I had been living alone (no roommates) for a number of years and my biggest fear was suffering something tragic alone in my apartment and not having anyone there. Those scenes from “Bridget Jones’ Diary” and “Sex in the City” rang loud in the back of my mind. How long before I would be found if I fell or inexplicably died? Death and illness is a scary thing for those living alone so when I suffered an injury and had to consult a chiropractor I was asked to return for my test results with someone who could serve as a second pair of ears and could ask about anything I could not think of at the time of my diagnosis.
This was serious. Who to ask? I thought of asking my mother, but though she is fluent in English her (own) issues with her accent would fluster her and probably would ask me to find someone else. I thought of asking my siblings or even my best friend but the thought of having them take time off of work was too great of a favor to ask. The doctor had suggested first to bring my husband or someone of my choice. That second “choice” made me wonder if he could read the word SINGLE flashing on my forehead.

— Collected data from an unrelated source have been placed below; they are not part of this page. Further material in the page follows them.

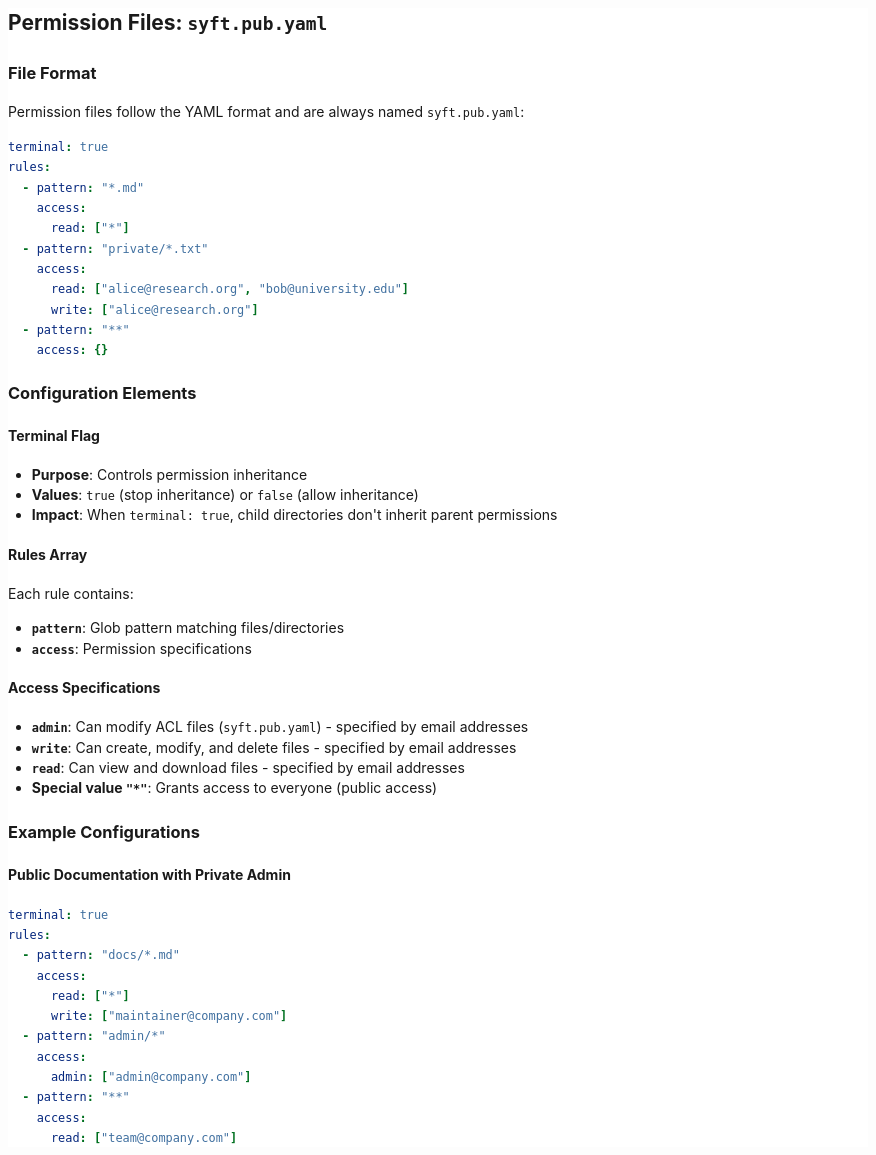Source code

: ## Permission Files: `syft.pub.yaml`

### File Format

Permission files follow the YAML format and are always named `syft.pub.yaml`:

```yaml
terminal: true
rules:
  - pattern: "*.md"
    access:
      read: ["*"]
  - pattern: "private/*.txt"
    access:
      read: ["alice@research.org", "bob@university.edu"]
      write: ["alice@research.org"]
  - pattern: "**"
    access: {}
```

### Configuration Elements

#### Terminal Flag
- **Purpose**: Controls permission inheritance
- **Values**: `true` (stop inheritance) or `false` (allow inheritance)
- **Impact**: When `terminal: true`, child directories don't inherit parent permissions

#### Rules Array
Each rule contains:
- **`pattern`**: Glob pattern matching files/directories
- **`access`**: Permission specifications

#### Access Specifications
- **`admin`**: Can modify ACL files (`syft.pub.yaml`) - specified by email addresses
- **`write`**: Can create, modify, and delete files - specified by email addresses
- **`read`**: Can view and download files - specified by email addresses
- **Special value `"*"`**: Grants access to everyone (public access)

### Example Configurations

#### Public Documentation with Private Admin
```yaml
terminal: true
rules:
  - pattern: "docs/*.md"
    access:
      read: ["*"]
      write: ["maintainer@company.com"]
  - pattern: "admin/*"
    access:
      admin: ["admin@company.com"]
  - pattern: "**"
    access:
      read: ["team@company.com"]
```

I had been dating my honey for about 5 months and asking him to accompany me to the doctor was right down embarrassing. I had never done that! In my mind such intimacy was reserved for couples expecting a baby. When I asked him he agreed without batting an eyelash. He was there for my appointment, asked questions and charmed the doctor so much that for the next two years “Doc” would inquire about our developing relationship on every appointment.
My honey was present during a bad period! He nursed me for several weeks, and showed me that I wasn’t as trusting as I thought I was. I had trusted he would bail when I should have trusted he would be there for me.
I had been self-sufficient and independent for so long that I had not considered I could trust another with “myself”!